● WHAT YOU ARE ASKED TO DO
The lines to print are the one containing "with initial values" and every line after it through the end of the entries below. Print them exactly and nothing else.

Data entries:
┄┄┄┄┄┄┄┄┄┄┄┄┄┄┄┄┄┄┄┄

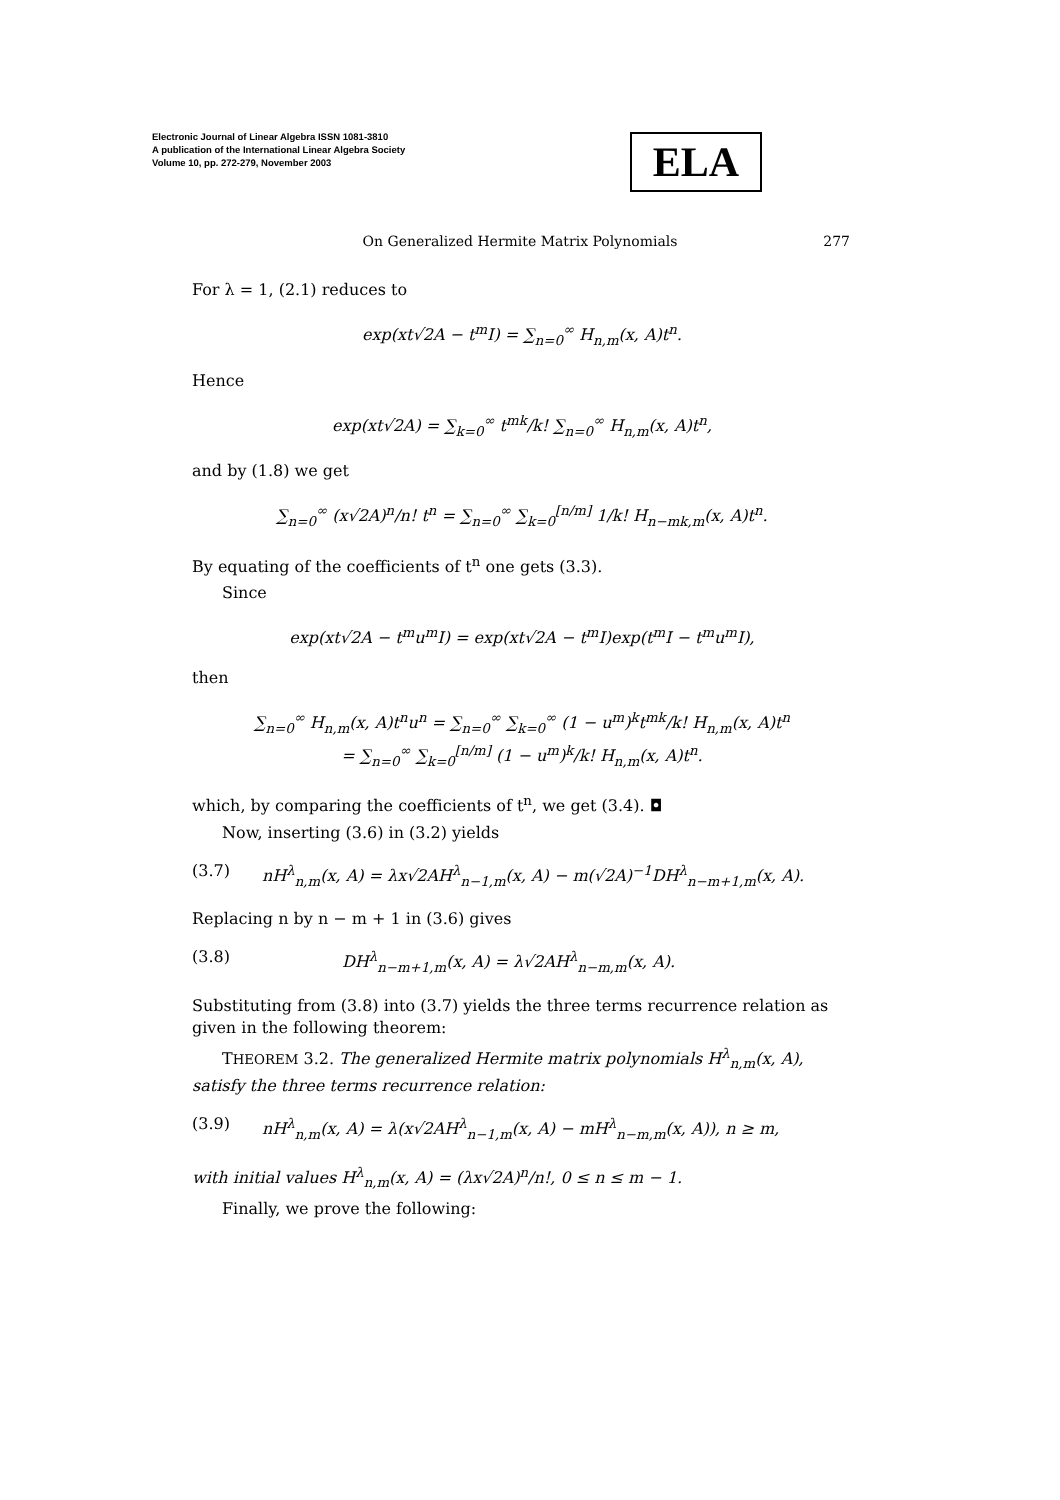Electronic Journal of Linear Algebra ISSN 1081-3810
A publication of the International Linear Algebra Society
Volume 10, pp. 272-279, November 2003
ELA
On Generalized Hermite Matrix Polynomials 277
For λ = 1, (2.1) reduces to
exp(xt√2A − t<sup>m</sup>I) = ∑<sub>n=0</sub><sup>∞</sup> H<sub>n,m</sub>(x, A)t<sup>n</sup>.
Hence
exp(xt√2A) = ∑<sub>k=0</sub><sup>∞</sup> t<sup>mk</sup>/k! ∑<sub>n=0</sub><sup>∞</sup> H<sub>n,m</sub>(x, A)t<sup>n</sup>,
and by (1.8) we get
∑<sub>n=0</sub><sup>∞</sup> (x√2A)<sup>n</sup>/n! t<sup>n</sup> = ∑<sub>n=0</sub><sup>∞</sup> ∑<sub>k=0</sub><sup>[n/m]</sup> 1/k! H<sub>n−mk,m</sub>(x, A)t<sup>n</sup>.
By equating of the coefficients of t<sup>n</sup> one gets (3.3).
Since
exp(xt√2A − t<sup>m</sup>u<sup>m</sup>I) = exp(xt√2A − t<sup>m</sup>I)exp(t<sup>m</sup>I − t<sup>m</sup>u<sup>m</sup>I),
then
∑<sub>n=0</sub><sup>∞</sup> H<sub>n,m</sub>(x, A)t<sup>n</sup>u<sup>n</sup> = ∑<sub>n=0</sub><sup>∞</sup> ∑<sub>k=0</sub><sup>∞</sup> (1 − u<sup>m</sup>)<sup>k</sup>t<sup>mk</sup>/k! H<sub>n,m</sub>(x, A)t<sup>n</sup>
= ∑<sub>n=0</sub><sup>∞</sup> ∑<sub>k=0</sub><sup>[n/m]</sup> (1 − u<sup>m</sup>)<sup>k</sup>/k! H<sub>n,m</sub>(x, A)t<sup>n</sup>.
which, by comparing the coefficients of t<sup>n</sup>, we get (3.4). ◘
Now, inserting (3.6) in (3.2) yields
(3.7) nH<sup>λ</sup><sub>n,m</sub>(x, A) = λx√2AH<sup>λ</sup><sub>n−1,m</sub>(x, A) − m(√2A)<sup>−1</sup>DH<sup>λ</sup><sub>n−m+1,m</sub>(x, A).
Replacing n by n − m + 1 in (3.6) gives
(3.8) DH<sup>λ</sup><sub>n−m+1,m</sub>(x, A) = λ√2AH<sup>λ</sup><sub>n−m,m</sub>(x, A).
Substituting from (3.8) into (3.7) yields the three terms recurrence relation as given in the following theorem:
THEOREM 3.2. The generalized Hermite matrix polynomials H<sup>λ</sup><sub>n,m</sub>(x, A), satisfy the three terms recurrence relation:
(3.9) nH<sup>λ</sup><sub>n,m</sub>(x, A) = λ(x√2AH<sup>λ</sup><sub>n−1,m</sub>(x, A) − mH<sup>λ</sup><sub>n−m,m</sub>(x, A)), n ≥ m,
with initial values H<sup>λ</sup><sub>n,m</sub>(x, A) = (λx√2A)<sup>n</sup>/n!, 0 ≤ n ≤ m − 1.
Finally, we prove the following:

┄┄┄┄┄┄┄┄┄┄┄┄┄┄┄┄┄┄┄┄

● RESPONSE AREA
with initial values H<sup>λ</sup><sub>n,m</sub>(x, A) = (λx√2A)<sup>n</sup>/n!, 0 ≤ n ≤ m − 1.
Finally, we prove the following:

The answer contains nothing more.